How to Use ADP Data to Find Draft Sleepers
ADPs, or Average Draft Positions, are perhaps the single biggest obsession and reference point for the great majority of fantasy baseball drafters. And it makes sense: you can see where a player is being drafted, judge whether you like him more or less than his ADP, and poof, you’ve spotted the guys to avoid or target in your draft. Do it successfully and you may just have found yourself a few draft-day bargains.
What’s not to like? Well, there is a huge, elephant-sized hitch: not everyone in your league uses the same ADPs to do their research. Some owners aren't using ADPs at all. If you’re deciding when to draft players based on their ADPs, while your fellow fantasy GMs aren't referencing those ADPs, your research winds up being meaningless because you have no way to tell when your fellow GMs will consider drafting the player you want! Whatever direction the ADP data steers you in, it will be the wrong one. You will be targeting players based on their ADPs, while your competition is taking some of those players way earlier or later because they’re not using that data at all!
This is the gift and the curse of ADPs. They can be valuable tools to get an idea which players are being overvalued and undervalued. If you rely on them too heavily, especially while your competitors are not, you will be making decisions in an information vacuum. And that, my fellow RotoBallers, is a recipe for draft-day disaster.
If you’ve been relying on ADP data to find your “sleepers” and you just read the above, your reaction might be - “oh shiz, what if no one else in my league is using ADP data?" Well worry not, RotoBaller has the key strategies you can use to maximize value from ADP data and make sure you find your sleepers and draft-day bargains. Also, be sure to check out RotoBaller's ADP Comparison Tool to help you find sleepers.
1. Make sure you are including ADP / Rankings data from your league provider
If you play on Yahoo!, use Yahoo!'s ADP data and their rankings. CBS? Use CBS’s ADPs and ranks. This is extremely important! When people are drafting and they’re having a tough time choosing a player, they will err on the side of taking a player on the top of the draft board, usually the top-ranked available players according to that site’s rankings.
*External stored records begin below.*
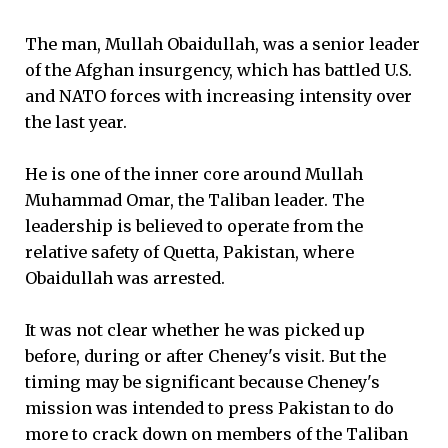
The man, Mullah Obaidullah, was a senior leader
of the Afghan insurgency, which has battled U.S.
and NATO forces with increasing intensity over
the last year.
He is one of the inner core around Mullah
Muhammad Omar, the Taliban leader. The
leadership is believed to operate from the
relative safety of Quetta, Pakistan, where
Obaidullah was arrested.
It was not clear whether he was picked up
before, during or after Cheney's visit. But the
timing may be significant because Cheney's
mission was intended to press Pakistan to do
more to crack down on members of the Taliban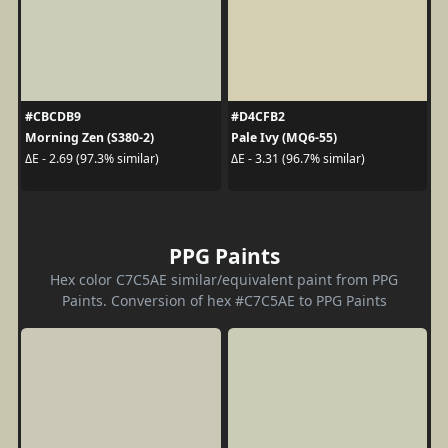
#CBCDB9
#D4CFB2
Morning Zen (S380-2)
Pale Ivy (MQ6-55)
ΔE - 2.69 (97.3% similar)
ΔE - 3.31 (96.7% similar)
PPG Paints
Hex color C7C5AE similar/equivalent paint from PPG
Paints. Conversion of hex #C7C5AE to PPG Paints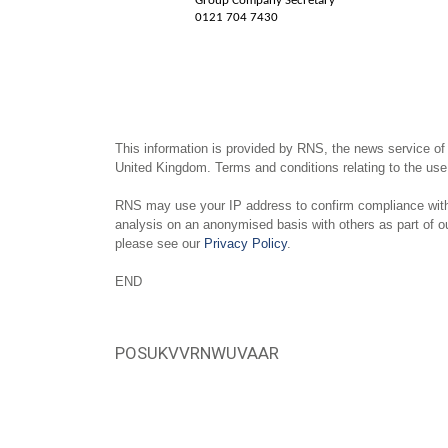
Group Company Secretary
0121 704 7430
This information is provided by RNS, the news service of
United Kingdom. Terms and conditions relating to the use 
RNS may use your IP address to confirm compliance with 
analysis on an anonymised basis with others as part of 
please see our
Privacy Policy
.
END
POSUKVVRNWUVAAR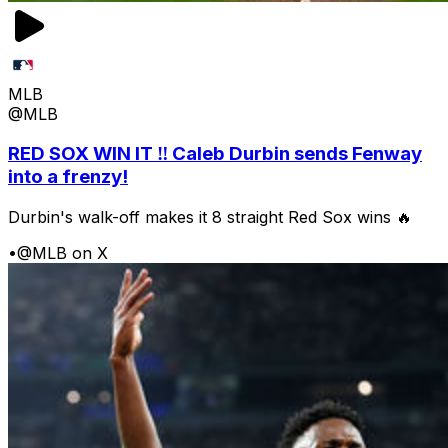
MLB
@MLB
RED SOX WIN IT ‼️ Caleb Durbin sends Fenway
into a frenzy!
Durbin's walk-off makes it 8 straight Red Sox wins 🔥
•
@MLB on X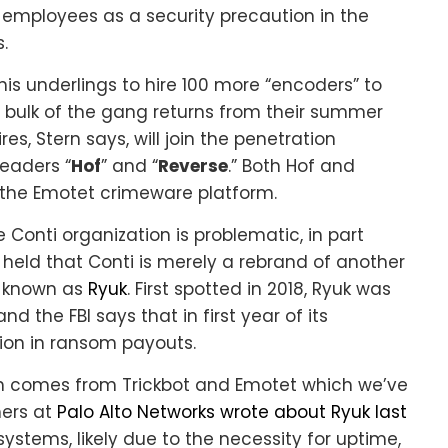
 employees as a security precaution in the
.
is underlings to hire 100 more “encoders” to
 bulk of the gang returns from their summer
es, Stern says, will join the penetration
eaders “
Hof
” and “
Reverse
.” Both Hof and
 the Emotet crimeware platform.
 Conti organization is problematic, in part
held that Conti is merely a rebrand of another
m known as
Ryuk
. First spotted in 2018, Ryuk was
d the FBI says that in first year of its
ion in ransom payouts.
ich comes from Trickbot and Emotet which we’ve
hers at
Palo Alto Networks wrote about Ryuk last
systems, likely due to the necessity for uptime,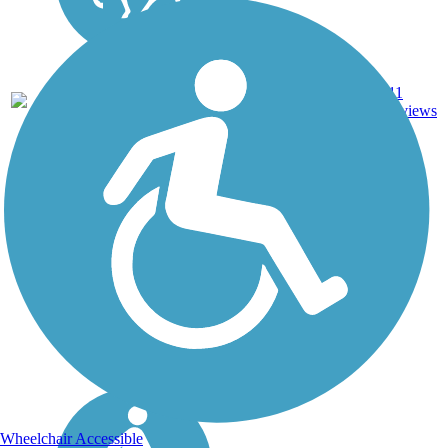
DC, IA,
ID, IL,
IN,
MD,
Asphalt,
MT,
3743.9
Concrete,
11
NE,
mi
Crushed
reviews
OH,
Stone
PA,
WA,
WV,
WY
Wheelchair Accessible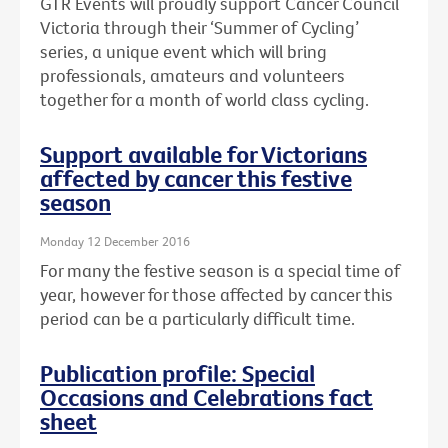
GTR Events will proudly support Cancer Council
Victoria through their ‘Summer of Cycling’
series, a unique event which will bring
professionals, amateurs and volunteers
together for a month of world class cycling.
Support available for Victorians
affected by cancer this festive
season
Monday 12 December 2016
For many the festive season is a special time of
year, however for those affected by cancer this
period can be a particularly difficult time.
Publication profile: Special
Occasions and Celebrations fact
sheet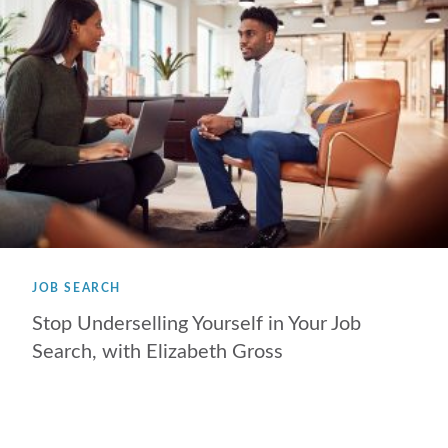
JOB SEARCH
Stop Underselling Yourself in Your Job
Search, with Elizabeth Gross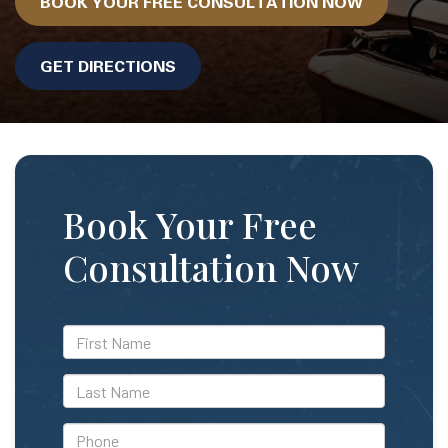
BOOK YOUR FREE CONSULTATION NOW
GET DIRECTIONS
Book Your Free
Consultation Now
*First
Name
*Last
Name
*Phone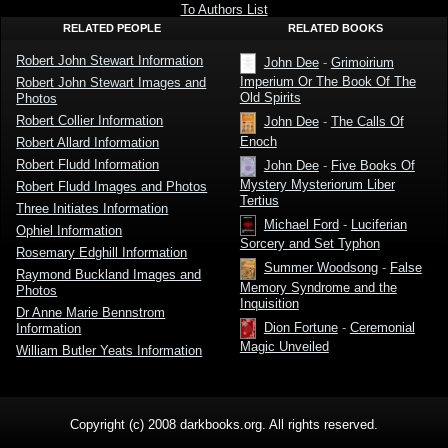
Stewart
To Authors List
RELATED PEOPLE
RELATED BOOKS
Robert John Stewart Information
John Dee
-
Grimoirium
Imperium Or The Book Of The
Robert John Stewart Images and
Old Spirits
Photos
Robert Collier Information
John Dee
-
The Calls Of
Enoch
Robert Allard Information
Robert Fludd Information
John Dee
-
Five Books Of
Mystery Mysteriorum Liber
Robert Fludd Images and Photos
Tertius
Three Initiates Information
Michael Ford
-
Luciferian
Ophiel Information
Sorcery and Set Typhon
Rosemary Edghill Information
Summer Woodsong
-
False
Raymond Buckland Images and
Memory Syndrome and the
Photos
Inquisition
Dr Anne Marie Bennstrom
Dion Fortune
-
Ceremonial
Information
Magic Unveiled
William Butler Yeats Information
Copyright (c) 2008 darkbooks.org. All rights reserved.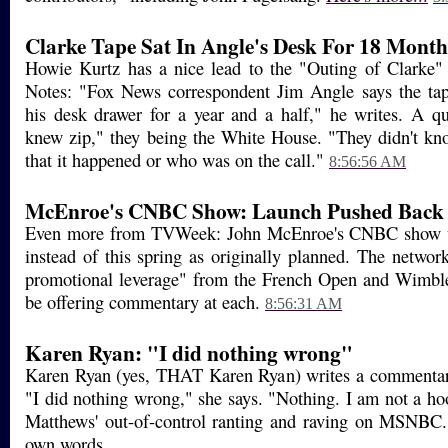
Clarke Tape Sat In Angle's Desk For 18 Month
Howie Kurtz has a nice lead to the "Outing of Clarke"
Notes: "Fox News correspondent Jim Angle says the tap
his desk drawer for a year and a half," he writes. A 
knew zip," they being the White House. "They didn't k
that it happened or who was on the call."
8:56:56 AM
McEnroe's CNBC Show: Launch Pushed Back
Even more from TVWeek: John McEnroe's CNBC show wil
instead of this spring as originally planned. The netwo
promotional leverage" from the French Open and Wimbl
be offering commentary at each.
8:56:31 AM
Karen Ryan: "I did nothing wrong"
Karen Ryan (yes, THAT Karen Ryan) writes a commentar
"I did nothing wrong," she says. "Nothing. I am not a hoo
Matthews' out-of-control ranting and raving on MSNBC.
own words...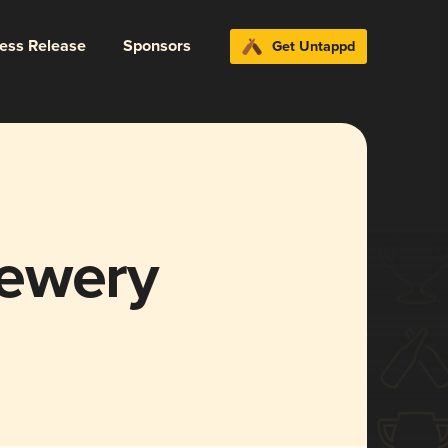
ress Release
Sponsors
Get Untappd
rewery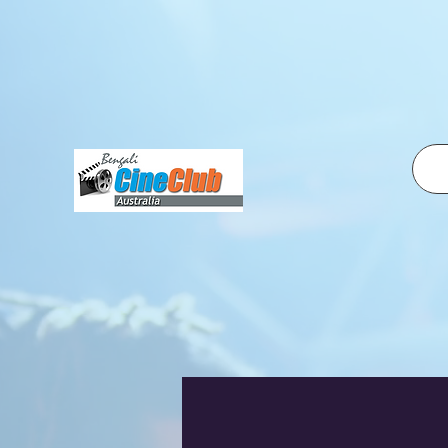
fbq('init', '2500319350210995', { em: 'email@email.com', // Values will be hashed automatically by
It is human nature to go with the guy at the top of the list when in doubt! When hundreds of drafts happen, and GMs are selecting players at the top of the list a few times each draft, ADPs start to closely mirror the original player rankings put out by that site. It’s a self-fulfilling prophecy. Rankings influence ADPs, and ADPs reinforce the rankings.
Bottom line, if you are using Yahoo! for your fantasy league, make sure to pay attention to Yahoo! rankings and ADPs, and less so Mock Draft Central or NFBC or CBS or ESPN.
2. Use projections to find good value, not just ADPs
No one really knows how players will perform at the end of the day - no expert, no projection formula, no one. So the best you can ever hope to do is to consider a variety of important factors, including the existing projections for a player and your own projections.
If you think Jay Bruce is going to take rebound and finish the year with a .270-30-100-90-10 line, then you should feel very confident drafting him in the fifth or sixth round - those are legit third-fourth round numbers but because of his down 2014 you can likely get him at a discount. If you feel Troy Tulowitzki is going to finish the year with .310-25-80-75-5 line because of injuries, then you should stay away from him in the first (which means you won’t wind up with him at all!). Sound projections, with a nice dose of your "gut", are the best way to figure out where to draft and reach for players.
3. Pay attention to ADP trends
ADP trends are a good way to get a pulse for the market. Chances are, if a guy is rocketing up the ADP charts because of a hot spring, then his buzz is being heard by all your league mates and you can't wait as long to draft him. If you really like a guy who is trending upwards, make sure to jump a little early so another GM doesn’t get him first.
The key here: don’t reach too high! Most players who will have huge ADP jumps are unproven guys riding the strength of hot spring performances. Without much history on which to base a projection, you will really be shooting from the hip. I could say Player X who's having a great spring is good for 10 W, 150 K, a 3.5 ERA and 1.20 WHIP over 170 IP, and that sounds pretty tasty late in a draft, but really, honestly, truthfully, I have no clue if Player X is going to put up numbers like this.
The bottom line here is that trends are important, and they can be helpful in knowing when to pounce a little early on a player. However, you shouldn’t reach too high just on spring stats because it’s tough to project these types of players very accurately.